Hukum Islam
Bagaimana Hukum Menikahi Perempuan Hamil di Luar Nikah? Ini Penjelasan Binmas Islam
Dirjen Bimbingan Masyarakat Islam, Kementerian Agama RI memberikan penjelasan terkait bagaimana hukum menikahi seorang perempuan hamil di luar nikah.
TRIBUNLOMBOK.COM, LOMBOK - Bagaimana hukum menikahi perempuan hamil di luar nikah?
Pertanyaan hukum menikahi perempuan hamil di luar nikah ini kerap menjadi pertanyaan sebagian besar masyarakat, khususnya yang memeluk agama Islam.
Karena itu, Dirjen Binmas Islam, Kementerian Agama RI memberikan penjelasan terkait hukum menikahi perempuan hamil di luar nikah.
Dikutip dari bimasislam.kemenag.go.id, berikut ini penjelasan hukum menikahi perempuan hamil di luar nikah.
Hamil di luar nikah kerap terjadi karena dampak pergaulan bebas yang tidak terkontrol.
Karena lepas kontrol pasangan muda-mudi sampai melakukan hubungan seksual di luar nikah.
Tidak jarang perbuatan itu membuat pasangan perempuannya hamil.
Baca juga: Soal Membunuh Begal, Ini Pandangan Akademisi Lombok Tengah Menurut Hukum Islam
Setelah perempuan hamil, pasangan lelakinya diminta menikahi pasangan perempuannya tersebut.
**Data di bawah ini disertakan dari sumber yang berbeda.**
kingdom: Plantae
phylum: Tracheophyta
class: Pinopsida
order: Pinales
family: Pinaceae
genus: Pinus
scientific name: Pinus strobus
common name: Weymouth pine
Terkadang perempuan yang hamil di luar nikah itu malah dinikahi lelaki lain yang bukan orang yang menghamilinya.
Lalu bagaimanakah hukum menikahi perempuan hamil di luar nikah?
Terkait hukum menikahi perempuan hamil di luar nikah, Syekh Nawawi Banten dalam Tausyih ala Fathil Qaribil Mujib berpendapat, hukum menikahi perempuan hamil di luar nikah atau karena zina itu sah.
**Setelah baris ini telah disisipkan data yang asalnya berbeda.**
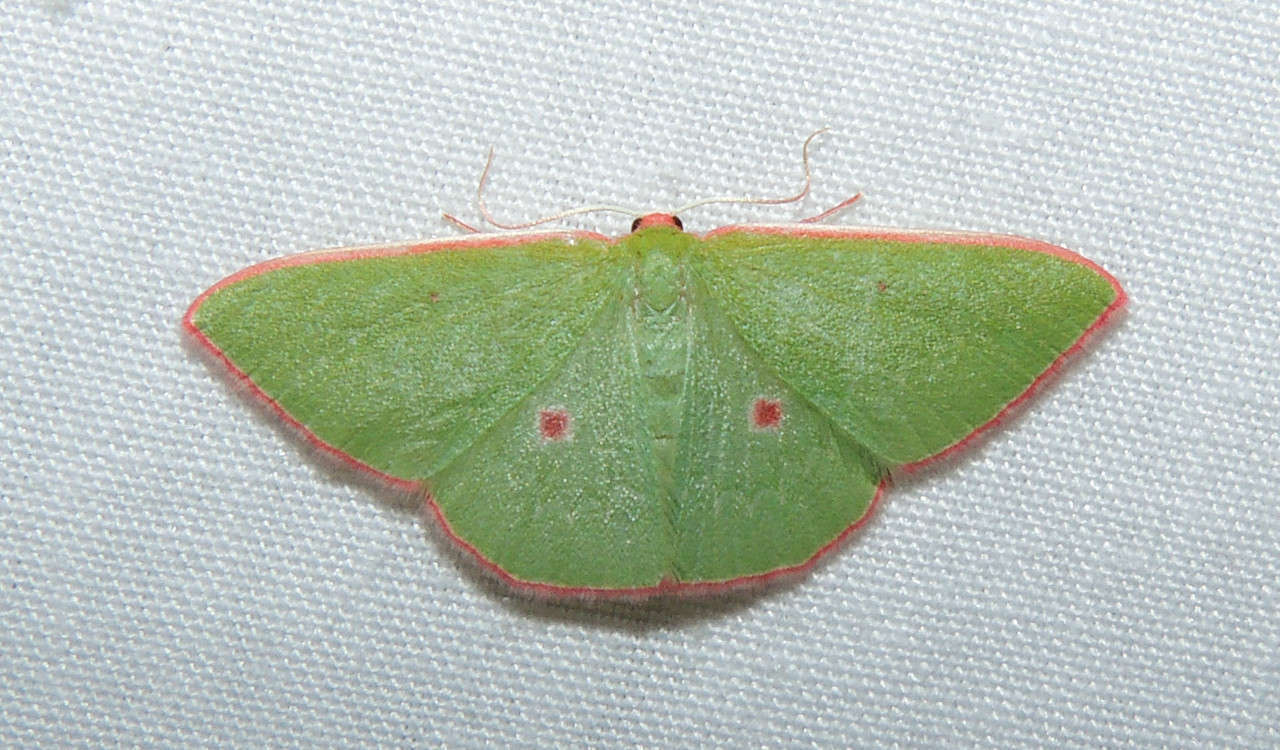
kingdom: Animalia
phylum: Arthropoda
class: Insecta
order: Lepidoptera
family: Geometridae
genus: Chlorocoma
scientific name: Chlorocoma cadmaria
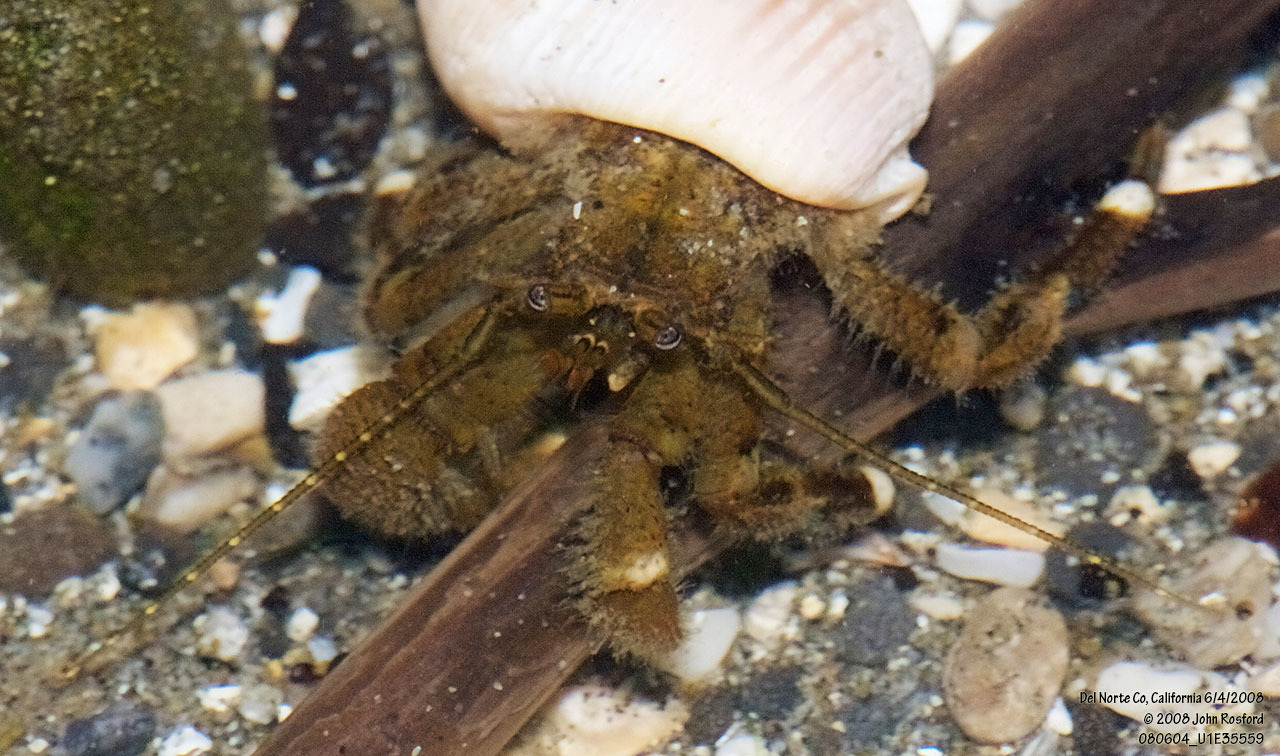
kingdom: Animalia
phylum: Arthropoda
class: Malacostraca
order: Decapoda
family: Paguridae
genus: Pagurus
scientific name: Pagurus hirsutiusculus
Syekh Nawawi berpendapat demikian:
Jika seseorang menikahi wanita yang tengah hamil karena zina, maka akad nikahnya secara qath’i sah.
Menurut pendapat yang lebih sahih, ia juga tetap boleh menyetubuhi istrinya selama masa kehamilan.
Imam al-Mawardi dalam kitab al-Hawi al-Kabir mengutip pendapat sahabat Abu Bakar yang membolehkan pria yang berzina dengan perempuan untuk menikahinya sebagaimana redaksi berikut:
Diriwayatkan dari Sayidina Abu Bakar, dia berkata; ‘Jika seorang pria berzina dengan seorang perempuan, maka tidak haram baginya untuk menikahi perempuan tersebut."
Pendapat ini juga sejalan dengan Kompilasi Hukum Islam Pasal 53 ayat 1 hingga 3.
Pada Pasal53 ayat 1 terdapat penjelasan bahwa wanita hamil di luar nikah itu dapat menikah dengan pria yang menghamilinya.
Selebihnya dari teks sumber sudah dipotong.